John Sheppard's Book of Computer Repair
(A step by step process for non-geeks)

When encountering a computer problem (especially when you are just moments from finishing a report that took you all morning to write) try the following:

Step #1
Stare at computer in disbelief.

Step #2
Repeat the previously ignored command you just gave the computer over and over until it locks up completely.

Step #3
Repeat the following mantra "No. No, no, NO, NO, NOOOOOO!"

Step #4
Hit the "return" key several times as hard as possible, immediately segue into step #5.

Step #5
Randomly slam keys on the keyboard until "blue screen of death" appears.

Step #6
Unabashedly beg the computer for forgiveness.

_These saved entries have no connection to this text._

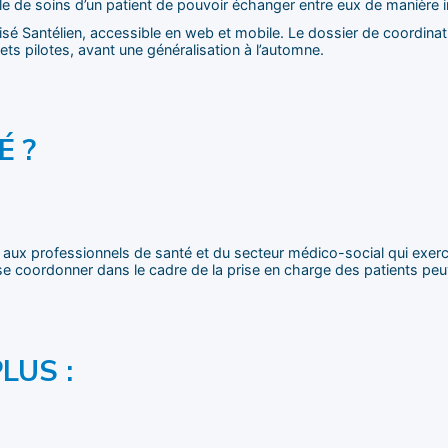
e de soins d’un patient de pouvoir échanger entre eux de manière i
sé Santélien, accessible en web et mobile. Le dossier de coordinati
ts pilotes, avant une généralisation à l’automne.
É ?
 aux professionnels de santé et du secteur médico-social qui exerc
se coordonner dans le cadre de la prise en charge des patients peuv
LUS :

When that doesn't work…

Step #7
Slap the monitor several times until it goes completely black.

Step #8
Bang head on table repeatedly.

Step #9
Accept the fact that your report is probably lost somewhere amongst the magical plastic cards that make up the computer. Sigh heavily.

Step #10
Turn off computer.

Step #11
Wait one minute while resisting the urge to kick computer through doorway.

Step #12
Turn computer on and allow to reboot.

Step #13
Curse violently at screen when smug "next time shut down windows properly" message appears.

Step #14
Vainly attempt to find report somewhere on hard drive.

Step #15
After spending more time trying to find the report than it actually took you to write it, take laptop to nearest available science geek.

Step #16
Restrain self from strangling science geek while he/she shakes his/her head condescendingly, pulls up your missing document within three seconds, then lectures you on the proper handling of laptops.

Step #17
Grit teeth. Thank geek.

Step #18
Return to desk and complete last bit of report.

Step #19
Enter command to print document.

Step #20
When report will not print, check to see if printer is plugged in. Out of ink? Turned on? Out of paper?

Step #21
Curse.

Step #22
Violently kick anything within reach (except laptop).

Step #23
Sit on bed and rub sore foot.

Step #24
Admit defeat.

Step #25
Blow off report and go grab a sandwich in the mess hall instead. I highly recommend the turkey.